Hier nun kommt die andere Hauptfigur des Romans ins Spiel. Es ist Innozenz Torecht, genannt Zenz, ein Herumtreiber, ein Getriebener auch. Und einer, der ebenfalls vom Schicksal getroffen wurde. Er schlägt sich mit Lügen und Stehlen durch. Er ist nicht dumm, durchschaut sehr klar, wie der Hase läuft, warum die Reichen reich, die Armen arm sind. Und er träumt von Paris, wo er in Künstlerkreisen ein besseres Leben kennengelernt hat. Nun jedoch ist er des Mordes an Agatha angeklagt, die Beweislage ist eindeutig, den Mord streitet er nicht ab. Das Urteil steht lange vor der Verhandlung fest.
Flavio Steimann erzählt die Geschichte von zwei Verlorenen, die durch Zufall aufeinandertreffen. Der Mann als der Stärkere tötet die Frau, aus dem Nichts heraus. Es gibt keine Erklärungen für die Tat, auch nicht von Torecht, der mit seinem Leben bezahlt. Am Schluss gibt es zwei Tode, der eine noch etwas sinnloser als der andere.

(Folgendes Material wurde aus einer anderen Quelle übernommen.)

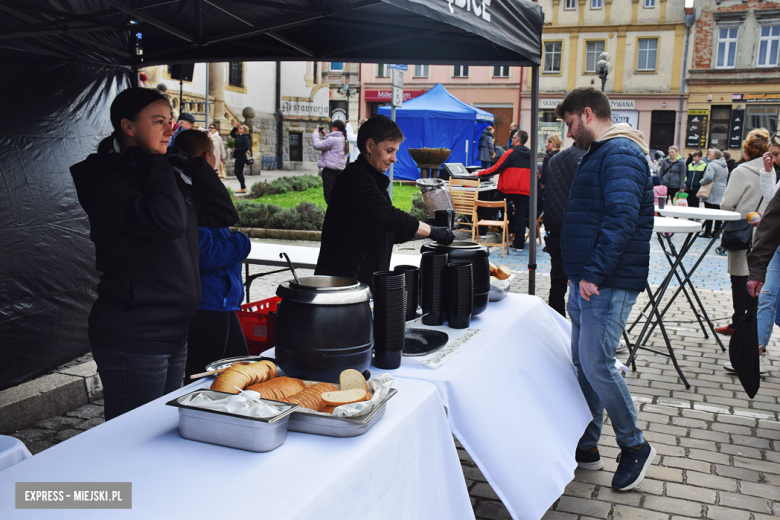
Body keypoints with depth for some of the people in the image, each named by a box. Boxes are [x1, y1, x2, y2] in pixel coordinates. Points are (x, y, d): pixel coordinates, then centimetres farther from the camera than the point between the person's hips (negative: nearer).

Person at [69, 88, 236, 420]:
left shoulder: (171, 173, 11)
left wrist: (194, 163, 3)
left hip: (175, 331, 8)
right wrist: (154, 162, -15)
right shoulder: (108, 180, -13)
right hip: (132, 339, -8)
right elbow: (168, 221, -29)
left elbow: (224, 214, 9)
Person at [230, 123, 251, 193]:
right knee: (236, 171, 14)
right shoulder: (238, 136, 13)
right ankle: (244, 186, 23)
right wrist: (235, 127, 11)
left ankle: (243, 188, 3)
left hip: (242, 157, -9)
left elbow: (246, 147, -21)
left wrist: (236, 149, -16)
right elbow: (232, 134, 27)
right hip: (238, 157, 9)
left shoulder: (245, 137, -13)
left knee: (239, 172, -5)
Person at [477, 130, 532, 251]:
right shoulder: (530, 154, 13)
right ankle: (519, 244, 3)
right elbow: (534, 173, 19)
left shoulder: (511, 152, -6)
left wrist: (480, 173, -1)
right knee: (521, 215, 4)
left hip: (509, 189, -5)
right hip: (525, 190, 5)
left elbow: (497, 168, -9)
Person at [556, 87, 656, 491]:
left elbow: (622, 217, -25)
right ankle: (586, 447, 24)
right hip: (587, 280, 10)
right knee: (583, 363, 13)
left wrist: (594, 273, -25)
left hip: (608, 284, -10)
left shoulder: (620, 154, -13)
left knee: (596, 364, -9)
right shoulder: (598, 154, 20)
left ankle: (634, 446, 11)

Indem Steimann auf jeden Erklärungsversuch verzichtet, schafft er eine Intensität, die beinahe unerträglich wird. Sinnlosigkeit in dieser Konsequenz darzustellen, gelingt ihm durch eine schnörkellose, gleichzeitig bilderreiche Sprache. Ungefiltert dringen die Geschichten ins Innerste vor und lassen uns Leserinnen und Leser verstört zurück. Einen Schlussstrich unter diese beiden Leben zu ziehen geht nicht.